The afternoon of presentations ended with an outline of the current research support schemes of the Alexander von Humboldt Foundation by Frau Dr. Katrin Amian, AvHF Regional Officer for the Global Region of which Australia and New Zealand are parts. This presentation proved of interest not only to the attending Humboldtianer but also attracted several additional early career researchers who came specifically to hear Dr. Amian speak.
The Saturday evening conference dinner took the form of a Harbour cruise aboard Sydney Showboat. The evening provided an excellent opportunity for social mixing and gave Humboldianer and those DAAD alumni present the opportunity to talk informally with Dr. Christoph Müller, the newly arrived NSW Consulate General, Dr. Hans-Dieter Steinbach and his wife Frau Ulrike Steinbach, as well as Herr Hubertus Klink from the Department of Culture, Education, Science and Research at the German Embassy in Canberra and Dr. Amian.
The evening also included the presentation of the inaugural Peter Schwerdtfeger Award, a new award from the Association to acknowledge excellence in research by a young member of the AAvHF. The award was presented by Professor Peter Schwerdtfeger, the first President of the AAvHF, to Dr. Kathy Andrews (Griffith University and Queensland Institute for Medical Research). In addition, the first of the recognitions of Distinguished Members, as agreed upon in principle at the previous Biennial Meeting and for which criteria had been resolved by the National Executive Committee since that time, were announced. These were to Dr. George Bornemissza OAM (University of Tasmania) and Dr. David Teakle (University of Queensland). Throughout the evening we were entertained with pleasant Tafelmusik from the Carinya Strings Ensemble and an amusing and entertaining after-dinner presentation was given by Associate Professor Trevor Finlayson in which he addressed the question, Could Alexander von Humboldt Have Played Cricket?

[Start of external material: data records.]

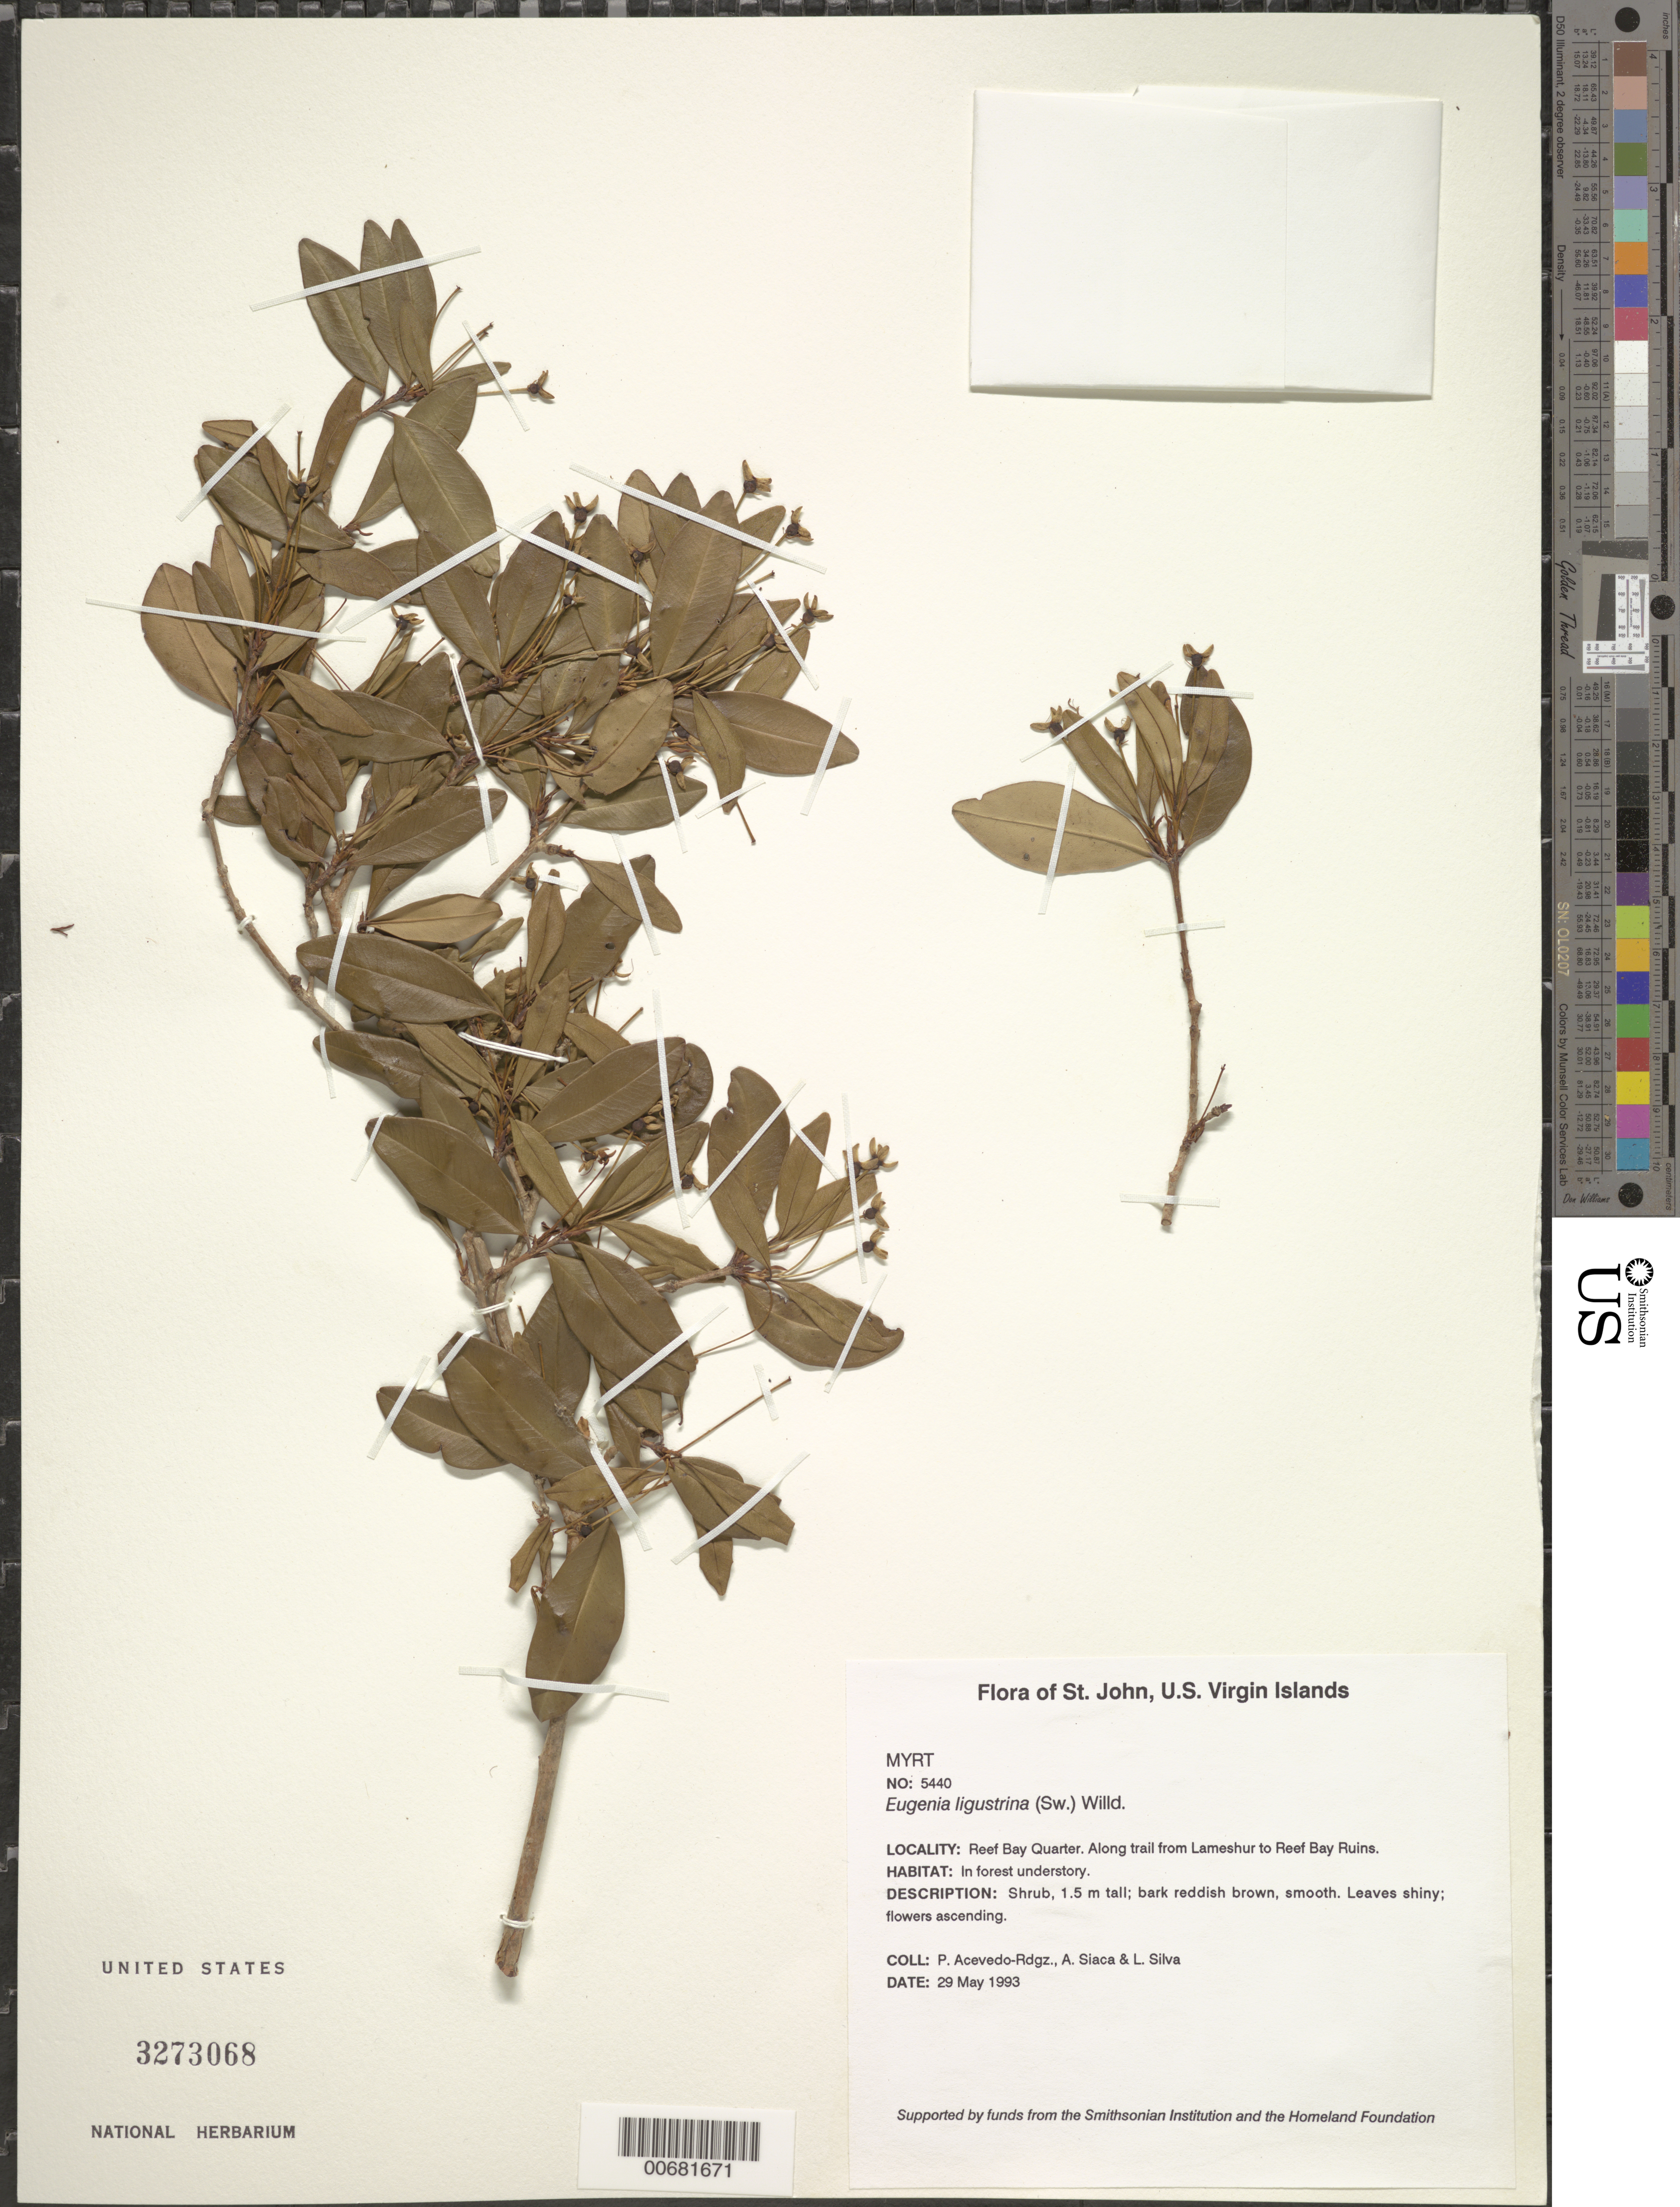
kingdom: Plantae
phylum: Tracheophyta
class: Magnoliopsida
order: Myrtales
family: Myrtaceae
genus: Eugenia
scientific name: Eugenia ligustrina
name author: (Sw.) Willd.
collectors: P. Acevedo-Rodr., A. Siaca & L. Silva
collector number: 5440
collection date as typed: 29 May 1993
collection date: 1993-05-29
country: U.S. Virgin Islands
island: St. John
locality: Reef Bay Quarter. Along trail from Lameshur to Reef Bay Ruins.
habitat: In forest understory.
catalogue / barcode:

Sunday began with the separate Biennial Business Meetings for both the AAvHF and the NZAvHF. The conference concluded with a session entitled Earth, Water and Fire: Associate Professor Uwe Ring (University of Canterbury) outlined aspects of the Christchurch Earthquakes; Dr. Gert Lube (Massey University) presented the topic Open-system Behaviour Explains the Long-range Destructiveness of Violent Volcanic Lehars; Associate Professor Murray Hamilton summarized his recent research into measuring atmospheric water; and in a final and most entertaining lecture, Professor Bernd Lottermoser (University of Tasmania) convinced us that there was plenty of gold left for the future under the title, Earth Audit: The Worlds Sources of Gold for the 21st Century.
An invitation had been issued to all presenters at the Conference to prepare and submit a manuscript. Following peer-review, such manuscripts accepted as the result of this review process, will be published in a hard-copy booklet which will be distributed to all conference registrants.